Pendant tout ce temps, il refusa de regarder dans le miroir de sa chambre à moins que cela ne soit pour s'assurer qu'un vêtement lui allait, que sa coiffure était correcte et qu'il n'avait rien sur le visage. Il ne se regardait jamais entièrement, en partie par peur de l'échec et en partie pour garder le suspens, mais l'été était terminé et aujourd'hui était le premier jour de cours. Cette fois, il allait à l'université de Las Vegas. Il n'avait pas vraiment besoin d'aller où que ce soit après Caltech, mais n'ayant rien de mieux à faire, pourquoi ne pas décrocher un autre diplôme ?

Il prit une profonde inspiration, regarda dans le miroir…

Et le fixa, ébahi ; qui était cet inconnu qui le dévisageait en retour ?

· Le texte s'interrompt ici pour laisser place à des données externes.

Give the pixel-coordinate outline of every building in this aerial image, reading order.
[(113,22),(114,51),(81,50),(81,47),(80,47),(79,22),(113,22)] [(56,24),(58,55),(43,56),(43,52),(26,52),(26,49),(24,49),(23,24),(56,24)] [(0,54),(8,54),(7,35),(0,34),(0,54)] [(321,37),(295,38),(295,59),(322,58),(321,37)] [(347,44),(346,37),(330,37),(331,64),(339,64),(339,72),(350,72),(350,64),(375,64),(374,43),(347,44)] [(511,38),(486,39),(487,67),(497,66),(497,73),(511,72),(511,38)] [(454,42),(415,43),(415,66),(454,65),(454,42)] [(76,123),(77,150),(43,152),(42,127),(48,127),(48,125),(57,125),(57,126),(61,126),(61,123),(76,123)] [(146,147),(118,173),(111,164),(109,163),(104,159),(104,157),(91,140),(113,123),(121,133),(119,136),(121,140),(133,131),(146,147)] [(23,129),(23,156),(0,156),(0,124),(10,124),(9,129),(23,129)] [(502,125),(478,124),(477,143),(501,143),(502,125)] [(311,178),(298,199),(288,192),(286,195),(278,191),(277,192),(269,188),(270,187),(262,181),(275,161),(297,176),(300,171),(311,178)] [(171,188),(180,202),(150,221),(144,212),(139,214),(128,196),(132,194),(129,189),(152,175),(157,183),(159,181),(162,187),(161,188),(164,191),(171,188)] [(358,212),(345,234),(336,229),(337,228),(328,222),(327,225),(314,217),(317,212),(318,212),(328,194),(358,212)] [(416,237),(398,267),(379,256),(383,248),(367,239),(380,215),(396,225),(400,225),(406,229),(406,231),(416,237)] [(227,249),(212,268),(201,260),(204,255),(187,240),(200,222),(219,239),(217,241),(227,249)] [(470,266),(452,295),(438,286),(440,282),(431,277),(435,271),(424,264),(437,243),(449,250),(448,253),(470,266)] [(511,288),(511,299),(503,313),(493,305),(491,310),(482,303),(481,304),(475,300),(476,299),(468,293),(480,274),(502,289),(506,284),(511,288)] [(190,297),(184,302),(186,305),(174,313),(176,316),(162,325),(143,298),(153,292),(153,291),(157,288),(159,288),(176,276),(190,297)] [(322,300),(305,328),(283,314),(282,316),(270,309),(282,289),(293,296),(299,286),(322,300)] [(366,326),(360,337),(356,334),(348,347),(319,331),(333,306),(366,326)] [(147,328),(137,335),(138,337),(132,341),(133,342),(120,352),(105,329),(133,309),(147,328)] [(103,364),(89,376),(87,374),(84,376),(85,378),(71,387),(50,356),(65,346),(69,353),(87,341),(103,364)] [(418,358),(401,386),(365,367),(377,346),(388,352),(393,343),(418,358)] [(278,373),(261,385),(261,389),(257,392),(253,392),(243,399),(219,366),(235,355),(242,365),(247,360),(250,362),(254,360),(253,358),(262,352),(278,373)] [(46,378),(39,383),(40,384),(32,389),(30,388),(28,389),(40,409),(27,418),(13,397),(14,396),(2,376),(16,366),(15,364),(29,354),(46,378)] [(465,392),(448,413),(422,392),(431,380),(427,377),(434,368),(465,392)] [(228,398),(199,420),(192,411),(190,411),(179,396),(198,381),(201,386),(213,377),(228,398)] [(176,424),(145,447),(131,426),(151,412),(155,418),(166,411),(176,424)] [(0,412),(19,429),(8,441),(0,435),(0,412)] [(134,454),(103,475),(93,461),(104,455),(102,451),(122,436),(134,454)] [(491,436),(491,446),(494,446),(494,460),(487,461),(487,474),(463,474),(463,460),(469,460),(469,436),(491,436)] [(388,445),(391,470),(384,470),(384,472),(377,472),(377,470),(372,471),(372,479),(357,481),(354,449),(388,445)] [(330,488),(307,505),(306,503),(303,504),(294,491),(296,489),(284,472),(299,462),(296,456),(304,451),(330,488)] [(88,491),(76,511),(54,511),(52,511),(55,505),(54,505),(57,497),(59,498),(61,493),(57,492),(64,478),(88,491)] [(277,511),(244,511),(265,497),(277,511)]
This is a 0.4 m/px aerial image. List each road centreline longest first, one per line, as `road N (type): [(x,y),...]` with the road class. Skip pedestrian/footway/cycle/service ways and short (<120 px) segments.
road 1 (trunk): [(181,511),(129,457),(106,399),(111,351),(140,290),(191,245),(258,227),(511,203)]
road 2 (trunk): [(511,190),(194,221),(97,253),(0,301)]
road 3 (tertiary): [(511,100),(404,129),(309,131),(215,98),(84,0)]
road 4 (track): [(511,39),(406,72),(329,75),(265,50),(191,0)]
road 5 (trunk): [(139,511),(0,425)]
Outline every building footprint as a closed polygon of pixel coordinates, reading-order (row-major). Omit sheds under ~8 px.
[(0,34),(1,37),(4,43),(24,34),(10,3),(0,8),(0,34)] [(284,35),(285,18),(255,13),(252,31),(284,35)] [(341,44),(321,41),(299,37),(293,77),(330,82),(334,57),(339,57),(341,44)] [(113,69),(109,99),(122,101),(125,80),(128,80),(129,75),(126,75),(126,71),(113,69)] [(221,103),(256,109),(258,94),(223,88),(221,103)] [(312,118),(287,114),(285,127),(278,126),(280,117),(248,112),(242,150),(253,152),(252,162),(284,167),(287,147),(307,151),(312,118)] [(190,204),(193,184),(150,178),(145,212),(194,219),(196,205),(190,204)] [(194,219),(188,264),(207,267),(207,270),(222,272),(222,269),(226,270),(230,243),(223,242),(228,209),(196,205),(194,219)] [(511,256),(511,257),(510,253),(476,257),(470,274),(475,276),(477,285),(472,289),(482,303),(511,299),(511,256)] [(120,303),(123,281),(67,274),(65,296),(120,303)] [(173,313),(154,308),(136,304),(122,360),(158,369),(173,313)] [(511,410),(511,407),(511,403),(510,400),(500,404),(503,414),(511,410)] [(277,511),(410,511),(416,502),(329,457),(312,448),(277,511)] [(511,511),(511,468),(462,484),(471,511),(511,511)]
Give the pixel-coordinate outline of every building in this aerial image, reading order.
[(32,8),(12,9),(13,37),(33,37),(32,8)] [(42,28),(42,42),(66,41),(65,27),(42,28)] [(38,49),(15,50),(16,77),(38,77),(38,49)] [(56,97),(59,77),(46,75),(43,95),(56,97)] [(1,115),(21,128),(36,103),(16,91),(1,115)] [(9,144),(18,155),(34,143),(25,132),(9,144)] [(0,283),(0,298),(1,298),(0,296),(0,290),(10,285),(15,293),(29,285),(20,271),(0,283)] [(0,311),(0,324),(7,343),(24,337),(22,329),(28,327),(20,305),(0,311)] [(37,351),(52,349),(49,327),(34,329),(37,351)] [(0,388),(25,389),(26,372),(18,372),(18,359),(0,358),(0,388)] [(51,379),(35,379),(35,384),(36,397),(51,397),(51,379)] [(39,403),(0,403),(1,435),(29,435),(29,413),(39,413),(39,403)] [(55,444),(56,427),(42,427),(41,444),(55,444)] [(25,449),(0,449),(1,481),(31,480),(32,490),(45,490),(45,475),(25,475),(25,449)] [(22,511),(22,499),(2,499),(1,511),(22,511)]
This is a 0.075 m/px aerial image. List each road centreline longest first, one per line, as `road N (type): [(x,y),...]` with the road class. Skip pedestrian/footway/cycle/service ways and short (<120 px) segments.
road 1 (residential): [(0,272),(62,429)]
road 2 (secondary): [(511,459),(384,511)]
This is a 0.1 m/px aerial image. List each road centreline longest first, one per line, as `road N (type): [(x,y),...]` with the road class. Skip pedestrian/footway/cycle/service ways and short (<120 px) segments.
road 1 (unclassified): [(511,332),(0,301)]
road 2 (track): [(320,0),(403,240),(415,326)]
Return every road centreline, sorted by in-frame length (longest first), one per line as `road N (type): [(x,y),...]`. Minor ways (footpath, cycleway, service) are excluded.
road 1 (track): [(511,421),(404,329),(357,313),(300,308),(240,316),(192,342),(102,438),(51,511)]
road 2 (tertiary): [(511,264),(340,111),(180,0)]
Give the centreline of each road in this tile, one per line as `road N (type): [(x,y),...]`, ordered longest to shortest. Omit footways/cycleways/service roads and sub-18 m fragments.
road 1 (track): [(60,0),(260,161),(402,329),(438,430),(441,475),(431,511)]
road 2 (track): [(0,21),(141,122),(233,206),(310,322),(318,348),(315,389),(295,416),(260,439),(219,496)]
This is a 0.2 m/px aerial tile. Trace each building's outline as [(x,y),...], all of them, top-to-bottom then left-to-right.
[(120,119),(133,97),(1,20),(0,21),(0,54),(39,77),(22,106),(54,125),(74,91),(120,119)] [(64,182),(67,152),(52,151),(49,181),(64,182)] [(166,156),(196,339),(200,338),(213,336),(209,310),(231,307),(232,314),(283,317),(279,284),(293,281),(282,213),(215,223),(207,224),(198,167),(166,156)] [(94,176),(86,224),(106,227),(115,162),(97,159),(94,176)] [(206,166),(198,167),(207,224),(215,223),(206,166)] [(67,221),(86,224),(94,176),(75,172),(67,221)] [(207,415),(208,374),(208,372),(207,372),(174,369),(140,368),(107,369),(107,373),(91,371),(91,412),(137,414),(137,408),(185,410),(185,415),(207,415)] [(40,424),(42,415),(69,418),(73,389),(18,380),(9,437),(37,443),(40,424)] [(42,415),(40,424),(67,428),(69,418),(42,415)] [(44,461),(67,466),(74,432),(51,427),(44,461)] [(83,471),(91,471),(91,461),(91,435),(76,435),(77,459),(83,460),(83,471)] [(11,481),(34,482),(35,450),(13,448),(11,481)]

Parce que la dernière fois qu'il avait vérifié, il était un nerd dégingandé et pâle avec des lunettes qui lui mangeaient le visage et des cheveux marron ternes plaqués en arrière, connu pour porter des vêtements confortables achetés pour une bouchée de pain à la boutique d'occasion du coin.

Cet inconnu avait de riches cheveux bruns ondulés qui arrivaient juste en dessous de ses oreilles et encadraient joliment son visage. Les nouvelles lunettes à monture argentée qu'il portait le mettaient en valeur et sa peau, sans être bronzée, était d'une belle couleur pêche agréable à l'œil. Il portait un jean sombre semi-moulant qui soulignait ses longues jambes et contrastait joliment avec les bottes caramel achetées une semaine auparavant. Une chemise vert forêt enserrait ses épaules mais se relâchait près de sa taille, cachant et dévoilant tour à tour la boucle argentée de sa ceinture. Tout cela donnait une image stupéfiante, avec une écharpe violette pour ajouter un peu d'éclat.

Reid sentit ses genoux trembler sous lui, et demeura incapable de détourner les yeux de son reflet. C'était magnifique, un véritable chef-d'œuvre. Il n'arrivait pas à croire qu'il se soit transformé à ce point. Il méritait une médaille.

Sauf qu'il y avait un problème avec cette image et Reid commençait à voir pourquoi suivre un stéréotype féminin comportait une grave erreur de calcul. En particulier un rôle qui, il venait de le réaliser, se démarquait pour sa beauté. Comment avait-il pu louper ça ?

Il avait l'air à la mode homosexuelle. Pas vraiment ce qu'il recherchait.

- Génial, souffla-t-il tandis qu'un soupir exaspéré s'échappait de ses jolies lèvres. Au lieu qu'on s'en prenne à moi pour être un génie, ça va être pour être un garçon efféminé – un garçon efféminé à l'air homosexuel. Je savais que quelque chose n'allait pas quand j'allais acheter tous ces magazines masculins et que je continuais de recevoir des regards en coin ! Bon sang, la caissière pensait sûrement que je salivais sur les photos, finit-il avec une petite voix déprimée.

Puis, après un moment à bouder, il leva des yeux brillants d'une fière détermination.

- Et alors ? questionna-t-il avant de se faire un discours de motivation nerd : les lois de la physique ne se sont pas faites en une journée ! Je vais juste devoir faire quelques ajustements.

Il regarda sa montre, qu'il avait mise sous sa manche bien que ce soit ennuyeux et peu pratique, et poussa un autre soupir.

- Plus le temps pour ça mais ce n'est qu'un jour de cours, si je change demain, les impressions ne devraient pas avoir été déjà trop marquées. Gah ! Qu'est-il arrivé à « se fondre dans la masse » ? se réprimanda-t-il en se dépêchant d'aller récupérer son sac.

Avant de partir, il jeta un dernier coup d'œil au miroir, et le fusilla du regard avec toute la force qu'il put rassembler.

Ce qui n'était pas énorme.

- Ne t'imagine pas que c'est terminé ! dit-il sévèrement à son reflet en le menaçant du doigt. Je vais arranger ça, prends-en bonne note.

Le son caractéristique de la porte qui claque se fit alors entendre.

Il était temps de commencer une nouvelle vie – avec de la chance, celle-là serait meilleure que la précédente.